Kristin and I just spent ten days in Istanbul to conduct interviews of journalists, scholars, businessmen, and employees of human rights NGOs. This trip was part of a project we have been working on with the help of other students from the Poverty and Power Research Initiative for about a year. As a group we chose to look into the power transition in Turkey between a secularist order backed by the military and a more conservative power group centered around the AKP and the network built by the imam Fethullah Gülen, who is currently living in the United States in self-imposed exiled [1]. This led us to focus on the emerging power structures in the media, and their influence on journalists.
We had two objectives for this trip to Istanbul. The first one was to meet as many people as possible in order to get a variety of opinions about the state of the media, its evolution, its role in Turkish society, and its interactions with politics and the business worlds. The second objective was to leave the country with a clear understanding of these complicated issues, one that would confirm the opinions we had formed over the past year about who were the good guys, the bad guys, and what needed to be done to save the Turkish media.

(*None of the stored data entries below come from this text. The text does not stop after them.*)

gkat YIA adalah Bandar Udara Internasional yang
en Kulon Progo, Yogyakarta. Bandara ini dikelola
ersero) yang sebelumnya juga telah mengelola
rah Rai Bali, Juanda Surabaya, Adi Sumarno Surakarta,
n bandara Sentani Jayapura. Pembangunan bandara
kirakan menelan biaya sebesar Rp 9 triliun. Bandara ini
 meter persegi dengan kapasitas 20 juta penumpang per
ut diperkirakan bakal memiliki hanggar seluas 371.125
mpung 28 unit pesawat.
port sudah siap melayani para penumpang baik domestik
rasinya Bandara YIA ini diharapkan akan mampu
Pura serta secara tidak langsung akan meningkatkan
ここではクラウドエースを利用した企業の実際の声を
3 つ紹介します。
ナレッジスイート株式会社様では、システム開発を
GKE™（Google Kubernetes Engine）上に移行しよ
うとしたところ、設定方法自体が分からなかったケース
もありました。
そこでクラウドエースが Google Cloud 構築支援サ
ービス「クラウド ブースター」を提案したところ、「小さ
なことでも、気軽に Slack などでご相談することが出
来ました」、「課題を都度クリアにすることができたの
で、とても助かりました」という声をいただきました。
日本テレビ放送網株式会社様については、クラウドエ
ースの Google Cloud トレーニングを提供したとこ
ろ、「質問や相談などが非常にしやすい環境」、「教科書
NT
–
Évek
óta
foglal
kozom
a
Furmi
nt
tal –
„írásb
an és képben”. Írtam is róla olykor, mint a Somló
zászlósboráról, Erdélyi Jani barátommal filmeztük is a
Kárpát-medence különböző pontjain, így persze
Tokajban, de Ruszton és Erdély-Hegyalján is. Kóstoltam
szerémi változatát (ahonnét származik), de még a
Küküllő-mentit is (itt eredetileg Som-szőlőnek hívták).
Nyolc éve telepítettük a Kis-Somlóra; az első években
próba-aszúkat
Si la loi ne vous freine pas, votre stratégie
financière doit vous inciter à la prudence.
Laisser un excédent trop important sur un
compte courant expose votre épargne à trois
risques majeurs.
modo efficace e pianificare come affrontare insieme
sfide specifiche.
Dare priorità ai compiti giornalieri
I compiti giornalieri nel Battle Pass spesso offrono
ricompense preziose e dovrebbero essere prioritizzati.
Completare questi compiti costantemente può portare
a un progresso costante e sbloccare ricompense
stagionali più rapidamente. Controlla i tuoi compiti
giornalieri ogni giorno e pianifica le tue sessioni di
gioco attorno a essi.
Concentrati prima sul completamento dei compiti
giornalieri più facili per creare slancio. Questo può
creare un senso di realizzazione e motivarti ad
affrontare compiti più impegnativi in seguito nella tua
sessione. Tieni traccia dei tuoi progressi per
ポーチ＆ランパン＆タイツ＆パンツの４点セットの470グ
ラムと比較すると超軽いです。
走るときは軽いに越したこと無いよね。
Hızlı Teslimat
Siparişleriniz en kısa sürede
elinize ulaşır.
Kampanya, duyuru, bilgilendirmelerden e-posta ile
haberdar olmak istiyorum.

The first objective was reached, and I think we even surpassed our expectations. We met with famous columnist Kerim Balci who writes for the conservative media group Zaman, which owns the most sold daily in Turkey and is funded by the Gülen Movement. Mr. Balci invited us to the group’s brand new modern glass building, which is one that any journalist would dream to work in. Later that same day we met in a small bookshop/café with Adnan Bostancioglu, a freelance journalist who writes for the small independent leftist newspaper BirGün. He proposed to put us in contact with his friend, Ahmet Sik, the reporter who became internationally famous after spending a year in jail for writing an unpublished book about the Gülen Movement infiltrating the police forces.
Both agreed that Turkey is not a perfect democracy, but Mr. Balci saw many improvements in the past years, believed that anything can be investigated, and nearly every opinion can now be expressed in the media, while Mr. Bostancioglu talked to us about the intimidation of the government, the importance of money in the media, and what he considered to be absurd allegations of terrorism made against fellow reporters. The differences in Mr. Balci and Mr. Bostancioglu’s opinions illustrate the diversity of opinions we collected over ten days. This diversity did not help Kristin and I come up with a clear answer about freedom of expression in Turkey, but brought out many of the nuances and historical influence that constitute modern Turkey, its media sector, and political system.
I would like to point out that it is futile to apply American standards of democracy and human rights in Turkey. The country went through military coups in 1960, 1971, 1980, and 1997 during which the media often played a critical role. In fact, state control of the media was very important under military regimes, and one person we met told us, “Before they used to kill journalists, now they imprison them. That’s an improvement!” In addition, it did not take us long to understand that the problem with freedom of expression depicted by NGOs like Reporters Without Borders is in fact closely linked to the Kurdish issue. Most of the imprisoned journalists are Kurdish and are being tried for terrorism because of the columns and news reports they wrote. Some of our interviewees were outraged that the government arrested them, but others told us it reassures them to know these journalists could no longer write. Their opinion greatly depended on how they weighed freedom of expression in comparison to national security.
Talking about our research topic to contrasting individuals in Istanbul was an amazing experience, but it certainly did not help us stabilize the impressions we had before traveling. The people’s answers to our questions depended on where they stood on the Turkish political spectrum, how they understood Turkish citizenship, how they defined freedom of speech, whether they placed security over freedom of speech, and many other criteria. We did not fulfill the second objective of our trip, but I think it is for the best because we left the country with a much more complex and nuanced understanding of Turkey that books in the Tisch Library could not have helped us reach.
[1] No one really knows how to describe Gulen’s following. We have heard “organization”, “religious association”, “set of values”, “network of professional”…. I chose to use the word "Movement."